REQUIRED ACTION: Write out the records in full, exactly as given, but without the images.

RECORDS SHOWN:
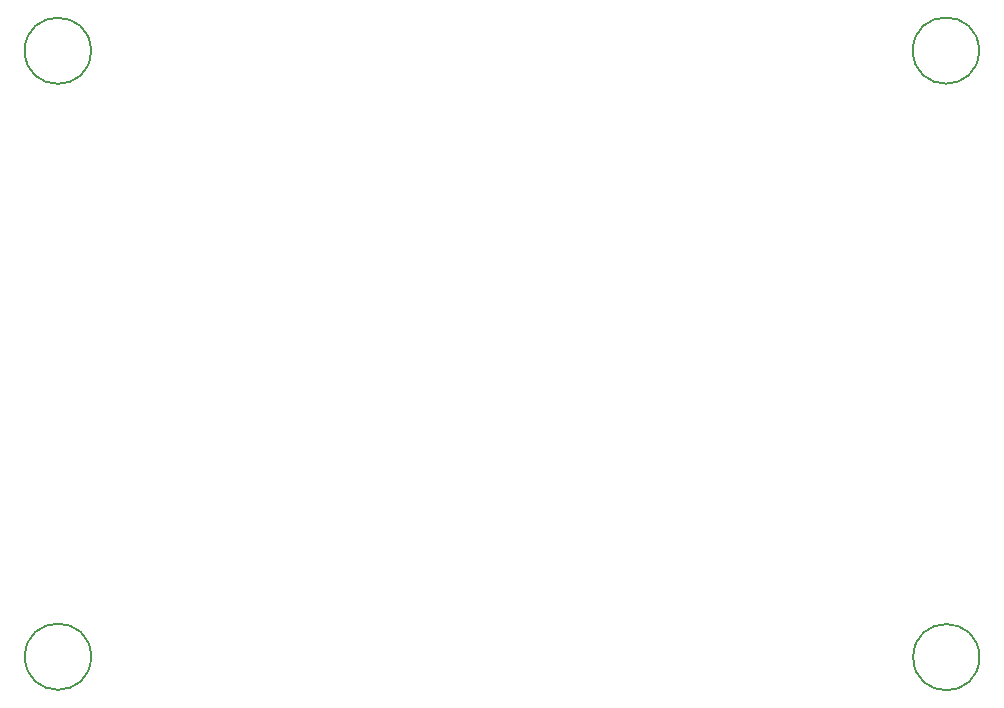
<source format=gbr>
%TF.GenerationSoftware,KiCad,Pcbnew,7.0.6-0*%
%TF.CreationDate,2023-08-20T12:25:08+10:00*%
%TF.ProjectId,rear_screen,72656172-5f73-4637-9265-656e2e6b6963,v0.1a*%
%TF.SameCoordinates,Original*%
%TF.FileFunction,Other,Comment*%
%FSLAX46Y46*%
G04 Gerber Fmt 4.6, Leading zero omitted, Abs format (unit mm)*
G04 Created by KiCad (PCBNEW 7.0.6-0) date 2023-08-20 12:25:08*
%MOMM*%
%LPD*%
G01*
G04 APERTURE LIST*
%ADD10C,0.150000*%
G04 APERTURE END LIST*
D10*
%TO.C,H1*%
X92950000Y-67960000D02*
G75*
G03*
X92950000Y-67960000I-2800000J0D01*
G01*
%TO.C,H3*%
X168170000Y-119300000D02*
G75*
G03*
X168170000Y-119300000I-2800000J0D01*
G01*
%TO.C,H2*%
X168139531Y-67939531D02*
G75*
G03*
X168139531Y-67939531I-2800000J0D01*
G01*
%TO.C,H4*%
X92960000Y-119260000D02*
G75*
G03*
X92960000Y-119260000I-2800000J0D01*
G01*
%TD*%
M02*

</source>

SOLUTION FOR THIS TASK:
<source format=gbr>
%TF.GenerationSoftware,KiCad,Pcbnew,7.0.6-0*%
%TF.CreationDate,2023-08-20T12:25:08+10:00*%
%TF.ProjectId,rear_screen,72656172-5f73-4637-9265-656e2e6b6963,v0.1a*%
%TF.SameCoordinates,Original*%
%TF.FileFunction,Other,Comment*%
%FSLAX46Y46*%
G04 Gerber Fmt 4.6, Leading zero omitted, Abs format (unit mm)*
G04 Created by KiCad (PCBNEW 7.0.6-0) date 2023-08-20 12:25:08*
%MOMM*%
%LPD*%
G01*
G04 APERTURE LIST*
%ADD10C,0.150000*%
G04 APERTURE END LIST*
D10*
%TO.C,H1*%
X92950000Y-67960000D02*
G75*
G03*
X92950000Y-67960000I-2800000J0D01*
G01*
%TO.C,H3*%
X168170000Y-119300000D02*
G75*
G03*
X168170000Y-119300000I-2800000J0D01*
G01*
%TO.C,H2*%
X168139531Y-67939531D02*
G75*
G03*
X168139531Y-67939531I-2800000J0D01*
G01*
%TO.C,H4*%
X92960000Y-119260000D02*
G75*
G03*
X92960000Y-119260000I-2800000J0D01*
G01*
%TD*%
M02*

</source>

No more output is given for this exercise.